I'm trying to implement the code shown in this pdf. More precisely (page 50):
#define SM (CLS / sizeof (double))
for (i = 0; i < N; i += SM)
for (j = 0; j < N; j += SM)
for (k = 0; k < N; k += SM)
for (i2 = 0, rres = &res[i][j],
rmul1 = &mul1[i][k]; i2 < SM;
++i2, rres += N, rmul1 += N)
for (k2 = 0, rmul2 = &mul2[k][j];
k2 < SM; ++k2, rmul2 += N)
for (j2 = 0; j2 < SM; ++j2)
rres[j2] += rmul1[k2] * rmul2[j2];
Now, as far as I'm concerned, rres
is int*
, rmul2
and rmul1
too.
Should it look like
int *rres;
int *rmul1;
int *rmul2;
for (i = 0; i < N; i += SM)
for (j = 0; j < N; j += SM)
for (k = 0; k < N; k += SM)
for (i2 = 0, *rres = &res[i][j],
*rmul1 = &mul1[i][k]; i2 < SM;
++i2, rres += N, rmul1 += N)
for (k2 = 0, *rmul2 = &mul2[k][j];
k2 < SM; ++k2, rmul2 += N)
for (j2 = 0; j2 < SM; ++j2)
rres[j2] += rmul1[k2] * rmul2[j2];
Because this seems more or less reasonable to me bit gives wrong results.

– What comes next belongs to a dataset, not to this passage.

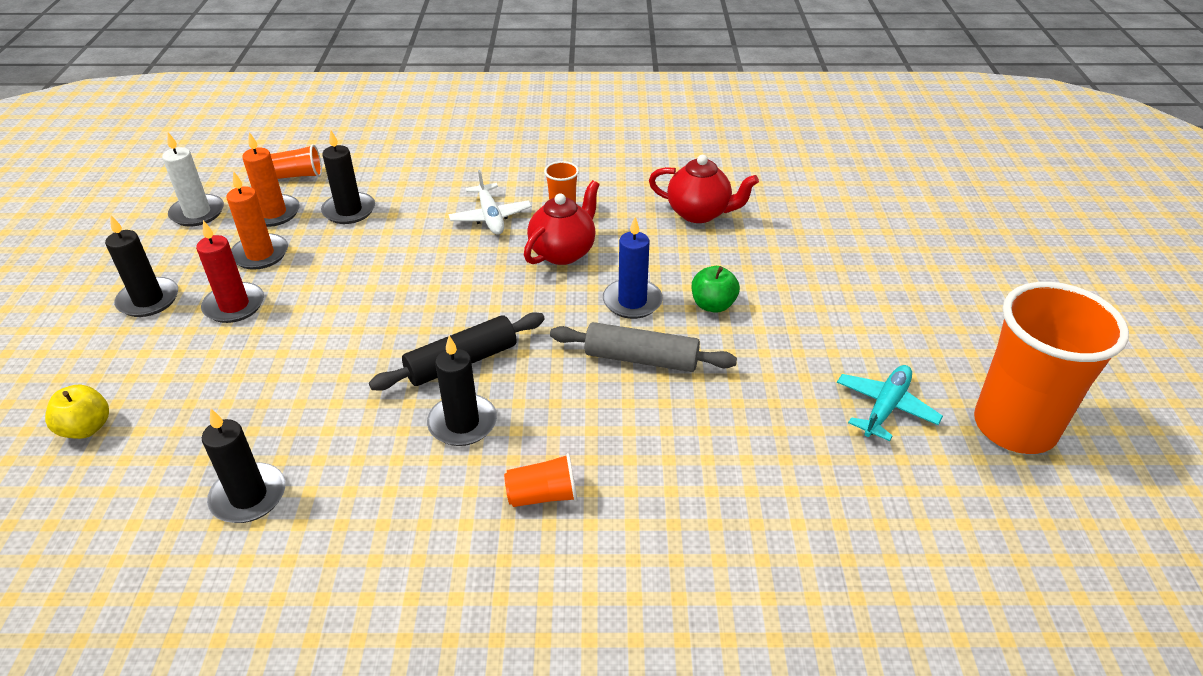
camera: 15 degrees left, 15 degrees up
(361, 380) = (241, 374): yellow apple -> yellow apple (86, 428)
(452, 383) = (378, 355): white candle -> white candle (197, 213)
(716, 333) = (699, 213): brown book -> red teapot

For example, if I have two matrices 2 x 2, randoms values 0 or 1, I get:
-1520010527 23996350
212687419 207125308
which is far from good. My guess is that I use *
wrong but I can't tell where...
EDIT:
Declaration of res
:
int **res = (int **)malloc(N * sizeof(int *));
for (int i = 0; i < N; i++) {
res[i] = (int *)malloc(N * sizeof(int));
}
for (int i = 0; i < N; i++) {
for (int j = 0; j < N; j++) {
res[i][j] = 0;
}
}